Thomas is a sophomore biology major at the University of Oklahoma. Her project with Mike Kinter, Ph.D., involves the study of high-fat diets and their relationship to developing type 2 diabetes.
“The best part of the summer has been exploring many different laboratory techniques and just talking to my mentor and everyone else in the lab,” Thomas said. I had always thought about research as a serious kind of profession. But at the lab, everyone was getting together and joking and laughing. It was surprising, but it definitely added a lot of fun to my summer, along with the learning.”
In addition to working in the lab, Fleming Scholars attend lectures by OMRF scientists to learn about various research projects and science-related career options. They attend social events and spend time together as a group outside the lab. At the end of the summer, scholars make formal presentations outlining their individual research results to OMRF’s scientists.
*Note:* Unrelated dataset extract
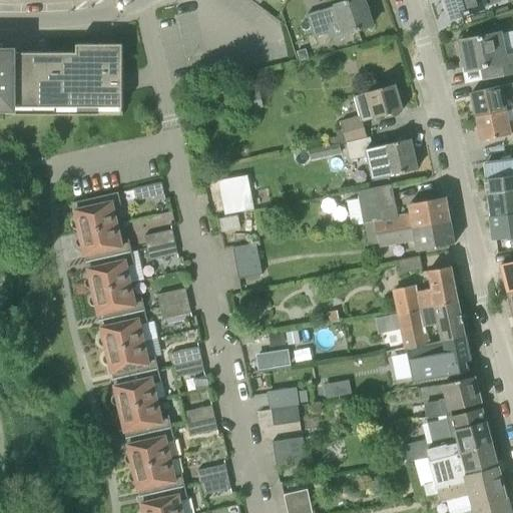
[(325,25),(339,21),(343,34),(373,25),(365,0),(350,0),(308,14),(315,37),(327,33),(325,25)]
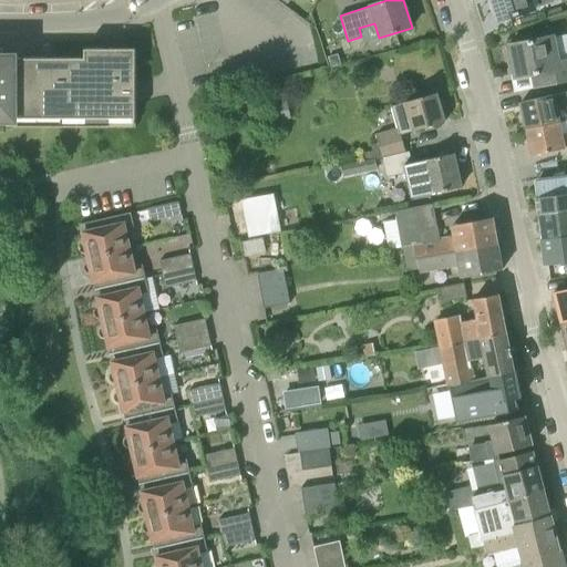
[(492,0),(500,20),(536,9),(533,0),(492,0)]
OMRF’s Fleming Scholar Program has served as a stepping stone for hundreds of Oklahoma students seeking careers in the sciences. Since 1956, more than 500 gifted science students have received a close-up, hands-on research experience as scholars. Scores of Fleming Scholars have gone on to establish medical and research careers, including two OMRF researchers, Rodger McEver, M.D., and Judith James, M.D., Ph.D., who got their start in the program.
“These students learn a lot here and are exposed to new concepts, but we learn from them, too,” said Carlisa Curry, Fleming Scholar Program director. “They bring enthusiasm and fresh perspectives into OMRF’s labs. It’s clear through what we see in these young people that the future for research is bright.”
For Harlow, this summer has been a eye-opener. “The best part of this summer has been the opportunity to work alongside people who have a great amount of experience in this field. Not only have they shared their knowledge and experience with me, they have given me insight into what it is really like to be a scientist. It has truly impacted my life in ways I never knew it could.”
Thomas agrees. “My experience with the Fleming Scholar Program has helped me appreciate the effort, inquiry and determination that go into medical research. In fact, it has further deepened my interest in research and has made me more determined to seek out more such opportunities during the coming years.”